I have one question for you Big Hunt...

IS IT AUGUST YET?!!!


----------



## goosebusters (Jan 12, 2006)

FPP! You guys left that one hanging!


----------



## Prarie Hunter (Jul 11, 2008)

Big Hunt can you put up the pictures of the Snows and Blues I cant get them up on another forum?


----------



## Krol (Jun 14, 2008)

What is the latest update with these decoys? When are they thinking they will be able to get are hands on some of these? Thanks


----------



## Rick Acker (Sep 26, 2002)

Like the price as well...Are the heads flocked?


----------



## Bloodyblinddoors (Oct 25, 2006)

Those are some good lookin decoy's. I'll be tryin some out. Deny Pittman is that you?


----------



## 12cottrellj (Feb 26, 2009)

do u have any decoys left? I live in carksville mo


----------



## MCMANN (Apr 8, 2003)

any word on when we can start buying these


----------



## Scott LeDuc (Aug 4, 2008)

I just talked to Jason at /www.canadianwaterfowlersproshop.com and he gave me some info on these decoys.

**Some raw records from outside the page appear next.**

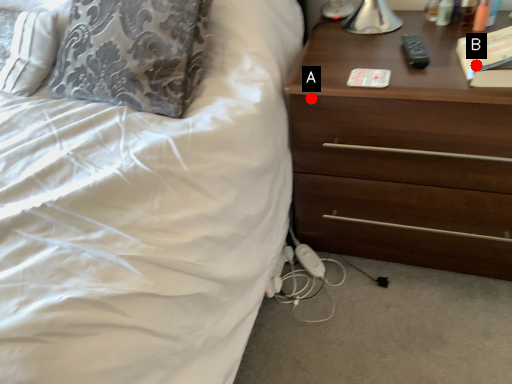
Question: Two points are circled on the image, labeled by A and B beside each circle. Which point is closer to the camera?

Choices:
 (A) A is closer
 (B) B is closer

Answer: (B)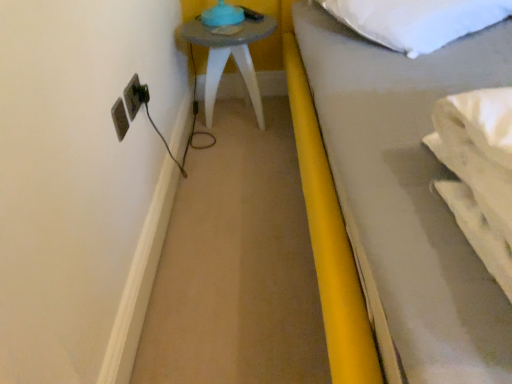
The width and height of the screenshot is (512, 384). What are the coordinates of `matte plastic electrical outlet at left` in the screenshot? It's located at (134, 96).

1 He believes they are going to bump up the ship date to mid July??
2 He was not sure on pricing yet but he did say he thought they would be 
above the MSRP??
3 Overall he thought the decoys were a homerun. Size was comparable to other lessers on the market. He did say he was very impressed with the paint scheme. He actually put them on par with DSD's in terms of detail,coloring, and definition.  
4 He didn't have any input on the durability because as we know only time will tell on that one.

He said normly they would not sell a first year decoy like this but he knows Cory professionally and personally and puts a lot of trust in Cory.

I don't know Jason but he seemed pretty sharp and knowledgeable.

Sounds like a winner, hopefully they can keep the price around the MSRP range! :beer:


----------



## Prarie Hunter (Jul 11, 2008)

What happened to the snows and blues that were suppose to be coming out also?


----------